Essai d'un tableau de classification

Le système stylistique des masques kono (à savoir: des masques « réels ») correspondrait dans ses grandes lignes, à leur division « fonctionnelle ».
Le schéma apparaît alors très simple:

Type Sexe Remarque
1 Nyomou hinè gbloa mâle couple
Répartition: tout le pays kono
2 Nyomou néa femelle
3 Nyomou hinè té mâle couple Le nyomu hinè té est associé à la même nyomu néa (no.2).
Répartition: tout le pays kono
(2) Nyomou néa femelle
4 Nyomou kpman 1 hinè mâle couple Anciennement: masque des guerriers.
Répartition: tout le pays kono.
5 Nyomou kpman néa femelle
6 Nyomou kwouya mâle D'habitude célibataire dans le pays kono cependant parfois, dans le Vepo seulement, accompagné de la nyomu néa (n° 2).
Dans certains secteurs yacouba etc., associé à une « femelle » sur échasses mais plus petite.
7 Siwèrè-wèrè mâle Réplique mineure du nyomou kwouya réservé avant tout aux jeunes garçons circoncis.
Répartition: connu dans le Vépo et le Lola, surtout dans les villages voisins du territoire libérien.
8 Kwi néa mâle Associé aux grands masques du poro dont il est servant-commissionnaire. Répartition: tout le pays kono.
9 Mamoungongo mâle Agent d'hygiène publique.
Répartition : tout le pays kono.
10 Zagbwè sinè mâle couple Gardien du feu.
Répartition: contrées limitrophes au pays yacouba (Côte d'lvoire) dont il est originaire, et spécialement Saouro.
11 Zagbwè néa femelle
12 Nyomou lébé (ou -léghé) femelle Primitivement chargée de rites propitiatoires ayant pour but d'attirer la pluie. Apparaît assez rarement, mais est connue dans tout le pays kono
13 Koma
(ou koman)
mâle Masque des cérémonies initiatiques, d'origine probablement bambara ou malinké. D'après certains renseignements il existerait également une koma nea (femelle). Répartition : Seuls quelques rares village de la partie nord du canton Saouro.
14 Kohoun (ou manlou-kplon) femelle Associée aux initiations (excisions) de femmes. Répartition: cantons de Saouro et de Vépo.
15 Lougo des deux sexes Répliques-miniatures des masques. Appartiennent morphologiquement à la catégorie des « charmes personnels ».
Répartition très vaste : les pays mano guéré, krahn, toma et autres.

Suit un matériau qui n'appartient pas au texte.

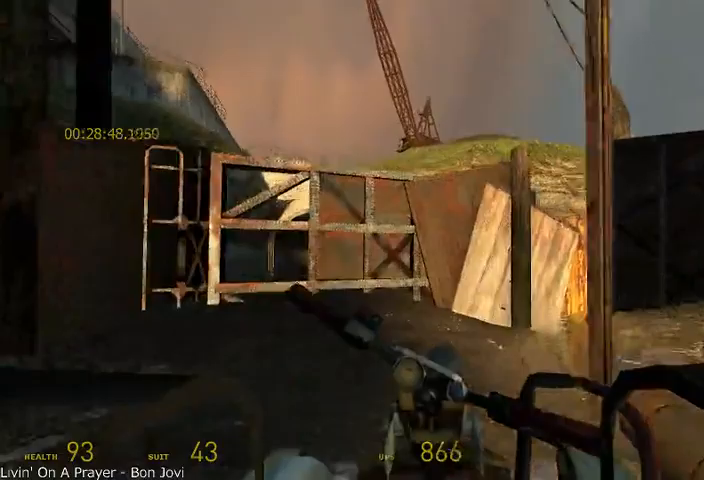
{"keys": ["a", "w"], "mouse": [], "events": [[125, "d", "up"], [292, "a", "down"]]}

Dans son récent opuscule 2, exploitant d'ailleurs une matière déjà traitée dans Notes on The Poro in Liberia (1941), G. W. Harley mentionne encore, parmi les « grands masques du poro », une forme appelée Nana en dialecte « konor ».
Qu'il nous soit permis de dire à cette occasion que cet ouvrage, tout en réunissant un matériel documentaire important, devrait être interprété avec réserve. Notamment le vocabulaire qu'emploie cet auteur manque visiblement d'un outillage théorique suffisamment solide, et les informations qu'il fournit revêtent, projetées dans les temps contemporains, un aspect parfois fantaisiste.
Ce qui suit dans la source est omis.